Pazar akşamı gerilim filminin empati kraliçesi
Jeremy'ye sarılmak istiyorsun. Ve bu “polis çağrısı” nın, Jeremy'nin öldüğü bir saatin iyi bir çeyreğine devam edeceği umutsuzdur, Claudia Michelsen'in komisyon üyesi Brasch, yalnız empati kralı, Jeremy'nin hikayesini önlemek için Jeremy'nin hikayesini önlemek için, Jeremy'nin zihinsel püskürttüğünü önlemek için en iyiyi deneyebilir, en iyiyi deneyebilir, en iyiyi denedi, en iyiyi denedi, bu da Jeremy'nin zihinsel spreyh'i önlemeyi önleyebilir.
Ayrıca umutsuz çünkü bu durma süresi aslında gereksizdir – bazen Jeremy'nin yaptığı gerçeğinin yanı sıra, belki de internet mesafesinden Gurgl'a gitmek yerine herkesle tekrar konuşuyorsa önlenebilirdi.
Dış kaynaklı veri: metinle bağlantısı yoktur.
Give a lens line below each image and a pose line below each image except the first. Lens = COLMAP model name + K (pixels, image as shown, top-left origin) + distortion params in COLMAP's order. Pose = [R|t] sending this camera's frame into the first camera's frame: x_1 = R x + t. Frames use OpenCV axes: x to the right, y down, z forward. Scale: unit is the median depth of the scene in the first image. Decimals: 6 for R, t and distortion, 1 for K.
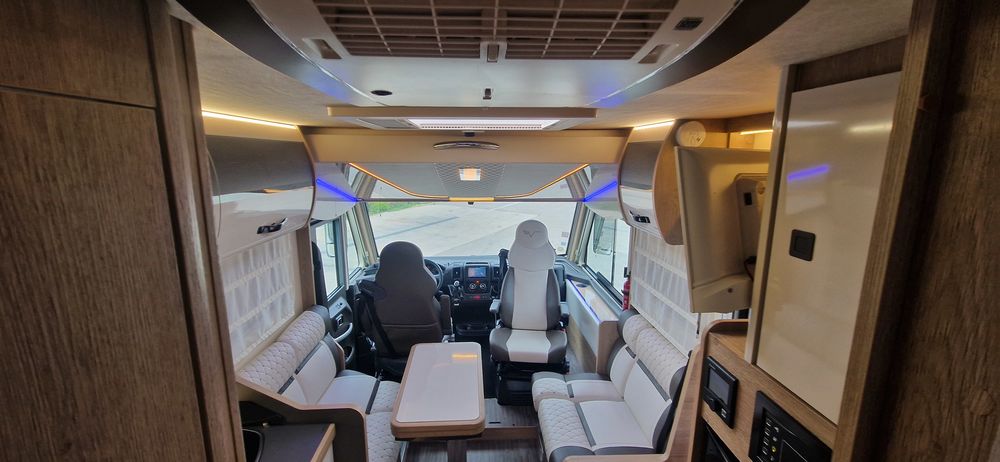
lens RADIAL K [[410.6, 0, 499.3], [0, 410.6, 228.6], [0, 0, 1]] dist [0.000534, -0.001832]
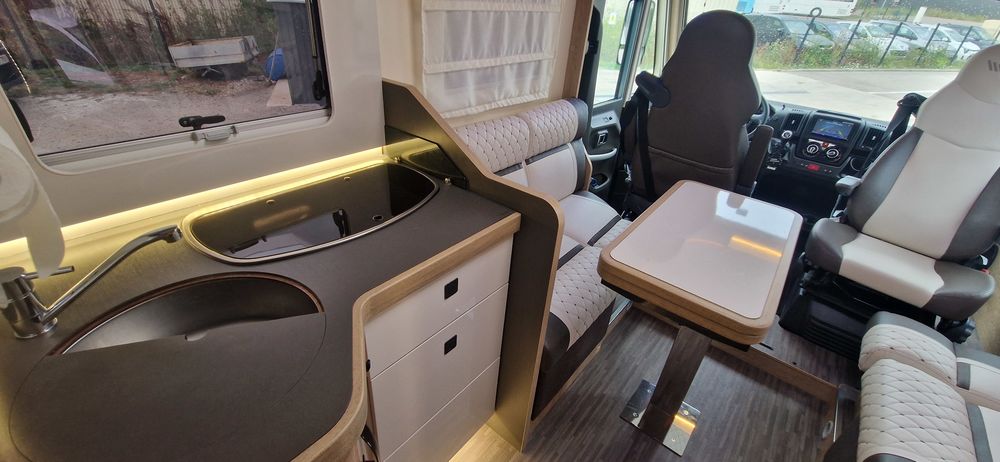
lens RADIAL K [[410.6, 0, 485.5], [0, 410.6, 226.9], [0, 0, 1]] dist [0.000534, -0.001832]
pose [[0.723300, 0.383139, -0.574493, -0.029527], [-0.184986, 0.909055, 0.373363, 0.150113], [0.665295, -0.163780, 0.728395, 0.277324]]
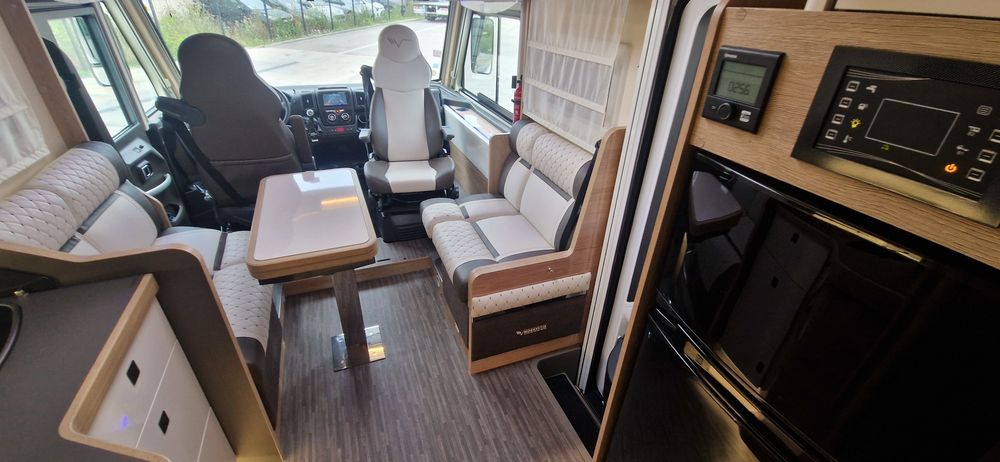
lens RADIAL K [[410.6, 0, 502.4], [0, 410.6, 228.0], [0, 0, 1]] dist [0.000534, -0.001832]
pose [[0.944936, -0.138895, 0.296319, -0.024433], [0.031007, 0.939391, 0.341444, 0.111472], [-0.325784, -0.313455, 0.891970, 0.132417]]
Tıpkı Jeremy'nin hikayesinin bir saatten fazla bir süredir anlatıldığı gibi, “aramızda aralarımızdır”, bulanıklık, umutsuzluk, kötüye edilebilirlik öyküsü olarak sona erebilirdi. Şimdiki zamanın bir metaforu olarak. Ancak bu muhtemelen Sözleşmelerden, Halka açık Pazar akşamı gerilim filminin anlatı kurallarından engellendi.
PS: Ne yazık ki, bu çizgilerin dolaylı olarak etkilenen yazarı, açıklama olarak gizlenmiş bir talep içeremez. Jeremy'nin annesi, onu bakım vakası yapan bir hastalıktan muzdariptir. Bu hastalık adlandırılmıştır. Multipl sklerozdan muzdariptir. Bu, mutlaka sefalete ve her şekilde ölüme yol açmayan otoimmün bir hastalıktır. Bu sadece TV'de.
Dramaturjik nedenlerden dolayı, MS son aşamada kanserle karşılaştırılabilir. En azından Pazar akşamı şeytanizasyonla bitmiş olsaydı, etkilenen herkes ve MS teşhisi ile karşı karşıya kalan herkes için iyi olurdu. “Aramızda” durumunda çok basit olurdu. Hastalığı betonlamak gerekli olmazdı. Jan Braren ayrıca Jeremy'nin cinayetleri için betonunu kurtardı.